It's not listed on QBP nor is Sram's site specific. I do know that the ladies Synapse HighMod Red comes with a Red BB30 crank and they make those down to a 44cm so one would think.............. they make make a tiny BB30 Red crank.

Starnut


----------



## triman3 (Sep 12, 2008)

The Ultegra on the bike is already 165mm. The idiots at campy don't make 165mm so I had to ditch my Chorus UT. It's all good because I added ceramic bearings...Sweet! The whole bike has ceramic upgrades but the headset.


----------



## durangoscott (Sep 7, 2004)

triman3 said:


> I just bought a 09 48cm CAAD9 frameset from INCYCLE. It came stock with BB30 and the 68mm BB adapter. Since cannondale doesn't make a SI 165mm crankset I'm converting to standard. MY LBS can install it for $40.00. I need your help if anyone has successfully installed one at home without a headset press. ie.. vice.

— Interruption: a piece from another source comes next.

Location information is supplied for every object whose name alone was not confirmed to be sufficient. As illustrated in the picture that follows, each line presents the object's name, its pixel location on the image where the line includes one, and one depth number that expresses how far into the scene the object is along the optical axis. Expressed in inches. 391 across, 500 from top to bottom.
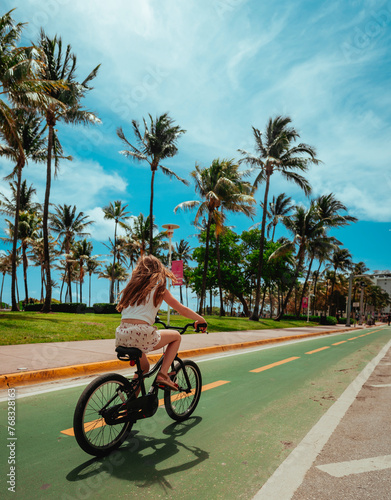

triman3 - Is the fork that came with your frame the '09 EC90 SL with the internally threaded steerer or the '08 that you would use a compression plug with?

Thanks!


----------



## triman3 (Sep 12, 2008)

Hi
Yes it did come with '09 EC90 SL with the internally threaded steerer. I've read a lot of reviews about the previous models coming loose at the headset. This should be rock solid....Sweet


----------



## durangoscott (Sep 7, 2004)

triman3 said:


> Hi
> Yes it did come with '09 EC90 SL with the internally threaded steerer. I've read a lot of reviews about the previous models coming loose at the headset. This should be rock solid....Sweet


Thanks! I'm glad to hear that it's the '09! I'll gladly pay for the little bit of weight for a headset that stays in adjustment!


----------



## cyclust (Sep 8, 2004)

I put a BB30 adapter in without a headset press on a sys6. If you have a good, sturdy table where you can lay the frame on it's side with the BB shell flat on the table, you can pound it in with a hammer, a block of wood and a lot of faith. You really have to whack that thing, it took a good 100 hits with the hammer to get it all the way in. Getting it started in straight is the toughest part. But it can be done. Good luck.


----------



## capt_phun (Jun 14, 2004)

cyclust said:


> I put a BB30 adapter in without a headset press on a sys6. If you have a good, sturdy table where you can lay the frame on it's side with the BB shell flat on the table, you can pound it in with a hammer, a block of wood and a lot of faith. You really have to whack that thing, it took a good 100 hits with the hammer to get it all the way in. Getting it started in straight is the toughest part. But it can be done. Good luck.


or instead of messing up a $1000 frame you take it to the lbs with a 12 pack of beer & they press it in for you. Worse case, you pay $40 to save your frame/ :mad2:


----------



## backinthesaddle (Nov 22, 2006)

cyclust said:


> I put a BB30 adapter in without a headset press on a sys6. If you have a good, sturdy table where you can lay the frame on it's side with the BB shell flat on the table, you can pound it in with a hammer, a block of wood and a lot of faith. You really have to whack that thing, it took a good 100 hits with the hammer to get it all the way in. Getting it started in straight is the toughest part. But it can be done. Good luck.


Borderline the dumbest sh*t I've heard today...:mad2:


----------



## triman3 (Sep 12, 2008)

*My new CAAD9 with SI adapter*

Just had the 1st shake down cruise yesterday, flat 10 miler. I can't wait to see how flex proof this frameset is when I hit the hills.


----------